Reproduce every line of the data below verbatim, keeping each character and line break unchanged.

─── Data for processing ───

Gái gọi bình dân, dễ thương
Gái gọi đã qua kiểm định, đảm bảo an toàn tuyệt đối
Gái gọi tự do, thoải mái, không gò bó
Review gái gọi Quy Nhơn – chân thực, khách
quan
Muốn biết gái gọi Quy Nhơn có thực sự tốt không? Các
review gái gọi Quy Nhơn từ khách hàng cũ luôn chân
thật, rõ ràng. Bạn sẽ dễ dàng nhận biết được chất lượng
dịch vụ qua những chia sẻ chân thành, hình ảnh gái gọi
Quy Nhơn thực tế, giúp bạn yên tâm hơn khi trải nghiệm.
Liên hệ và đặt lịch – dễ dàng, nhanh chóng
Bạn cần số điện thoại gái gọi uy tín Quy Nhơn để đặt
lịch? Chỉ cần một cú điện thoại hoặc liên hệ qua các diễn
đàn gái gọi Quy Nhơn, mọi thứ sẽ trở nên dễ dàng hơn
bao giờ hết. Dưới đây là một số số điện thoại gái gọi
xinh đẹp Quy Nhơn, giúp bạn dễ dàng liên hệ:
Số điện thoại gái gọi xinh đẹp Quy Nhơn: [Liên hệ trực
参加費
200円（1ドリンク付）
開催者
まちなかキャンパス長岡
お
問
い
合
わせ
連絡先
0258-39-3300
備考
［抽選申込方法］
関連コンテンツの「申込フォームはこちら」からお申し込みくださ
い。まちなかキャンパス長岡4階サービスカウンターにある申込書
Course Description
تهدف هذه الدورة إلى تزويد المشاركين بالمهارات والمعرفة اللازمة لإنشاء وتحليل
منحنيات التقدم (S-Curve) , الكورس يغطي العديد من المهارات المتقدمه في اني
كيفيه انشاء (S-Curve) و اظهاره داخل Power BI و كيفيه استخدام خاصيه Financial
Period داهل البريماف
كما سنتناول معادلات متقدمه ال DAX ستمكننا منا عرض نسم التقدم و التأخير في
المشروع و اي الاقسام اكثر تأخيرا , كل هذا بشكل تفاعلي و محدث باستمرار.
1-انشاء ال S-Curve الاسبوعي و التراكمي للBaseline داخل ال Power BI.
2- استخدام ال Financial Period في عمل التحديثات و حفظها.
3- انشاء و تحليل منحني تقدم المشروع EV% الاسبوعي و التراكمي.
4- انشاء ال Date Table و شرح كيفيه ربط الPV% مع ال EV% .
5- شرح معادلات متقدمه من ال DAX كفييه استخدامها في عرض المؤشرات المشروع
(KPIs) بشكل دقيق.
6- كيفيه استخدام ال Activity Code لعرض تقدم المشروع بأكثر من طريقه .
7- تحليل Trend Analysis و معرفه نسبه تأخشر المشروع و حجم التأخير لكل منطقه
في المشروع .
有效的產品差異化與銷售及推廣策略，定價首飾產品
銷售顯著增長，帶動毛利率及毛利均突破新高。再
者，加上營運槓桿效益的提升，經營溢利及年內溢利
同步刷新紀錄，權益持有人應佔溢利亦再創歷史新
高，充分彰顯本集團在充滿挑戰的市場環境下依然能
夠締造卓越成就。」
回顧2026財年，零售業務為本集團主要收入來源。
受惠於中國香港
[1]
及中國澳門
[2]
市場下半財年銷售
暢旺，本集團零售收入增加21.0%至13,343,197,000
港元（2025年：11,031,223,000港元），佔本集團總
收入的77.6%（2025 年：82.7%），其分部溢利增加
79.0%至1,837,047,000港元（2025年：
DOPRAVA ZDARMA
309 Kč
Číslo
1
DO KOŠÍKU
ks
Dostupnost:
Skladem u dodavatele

───

Exercise solution:
Gái gọi bình dân, dễ thương
Gái gọi đã qua kiểm định, đảm bảo an toàn tuyệt đối
Gái gọi tự do, thoải mái, không gò bó
Review gái gọi Quy Nhơn – chân thực, khách
quan
Muốn biết gái gọi Quy Nhơn có thực sự tốt không? Các
review gái gọi Quy Nhơn từ khách hàng cũ luôn chân
thật, rõ ràng. Bạn sẽ dễ dàng nhận biết được chất lượng
dịch vụ qua những chia sẻ chân thành, hình ảnh gái gọi
Quy Nhơn thực tế, giúp bạn yên tâm hơn khi trải nghiệm.
Liên hệ và đặt lịch – dễ dàng, nhanh chóng
Bạn cần số điện thoại gái gọi uy tín Quy Nhơn để đặt
lịch? Chỉ cần một cú điện thoại hoặc liên hệ qua các diễn
đàn gái gọi Quy Nhơn, mọi thứ sẽ trở nên dễ dàng hơn
bao giờ hết. Dưới đây là một số số điện thoại gái gọi
xinh đẹp Quy Nhơn, giúp bạn dễ dàng liên hệ:
Số điện thoại gái gọi xinh đẹp Quy Nhơn: [Liên hệ trực
参加費
200円（1ドリンク付）
開催者
まちなかキャンパス長岡
お
問
い
合
わせ
連絡先
0258-39-3300
備考
［抽選申込方法］
関連コンテンツの「申込フォームはこちら」からお申し込みくださ
い。まちなかキャンパス長岡4階サービスカウンターにある申込書
Course Description
تهدف هذه الدورة إلى تزويد المشاركين بالمهارات والمعرفة اللازمة لإنشاء وتحليل
منحنيات التقدم (S-Curve) , الكورس يغطي العديد من المهارات المتقدمه في اني
كيفيه انشاء (S-Curve) و اظهاره داخل Power BI و كيفيه استخدام خاصيه Financial
Period داهل البريماف
كما سنتناول معادلات متقدمه ال DAX ستمكننا منا عرض نسم التقدم و التأخير في
المشروع و اي الاقسام اكثر تأخيرا , كل هذا بشكل تفاعلي و محدث باستمرار.
1-انشاء ال S-Curve الاسبوعي و التراكمي للBaseline داخل ال Power BI.
2- استخدام ال Financial Period في عمل التحديثات و حفظها.
3- انشاء و تحليل منحني تقدم المشروع EV% الاسبوعي و التراكمي.
4- انشاء ال Date Table و شرح كيفيه ربط الPV% مع ال EV% .
5- شرح معادلات متقدمه من ال DAX كفييه استخدامها في عرض المؤشرات المشروع
(KPIs) بشكل دقيق.
6- كيفيه استخدام ال Activity Code لعرض تقدم المشروع بأكثر من طريقه .
7- تحليل Trend Analysis و معرفه نسبه تأخشر المشروع و حجم التأخير لكل منطقه
في المشروع .
有效的產品差異化與銷售及推廣策略，定價首飾產品
銷售顯著增長，帶動毛利率及毛利均突破新高。再
者，加上營運槓桿效益的提升，經營溢利及年內溢利
同步刷新紀錄，權益持有人應佔溢利亦再創歷史新
高，充分彰顯本集團在充滿挑戰的市場環境下依然能
夠締造卓越成就。」
回顧2026財年，零售業務為本集團主要收入來源。
受惠於中國香港
[1]
及中國澳門
[2]
市場下半財年銷售
暢旺，本集團零售收入增加21.0%至13,343,197,000
港元（2025年：11,031,223,000港元），佔本集團總
收入的77.6%（2025 年：82.7%），其分部溢利增加
79.0%至1,837,047,000港元（2025年：
DOPRAVA ZDARMA
309 Kč
Číslo
1
DO KOŠÍKU
ks
Dostupnost:
Skladem u dodavatele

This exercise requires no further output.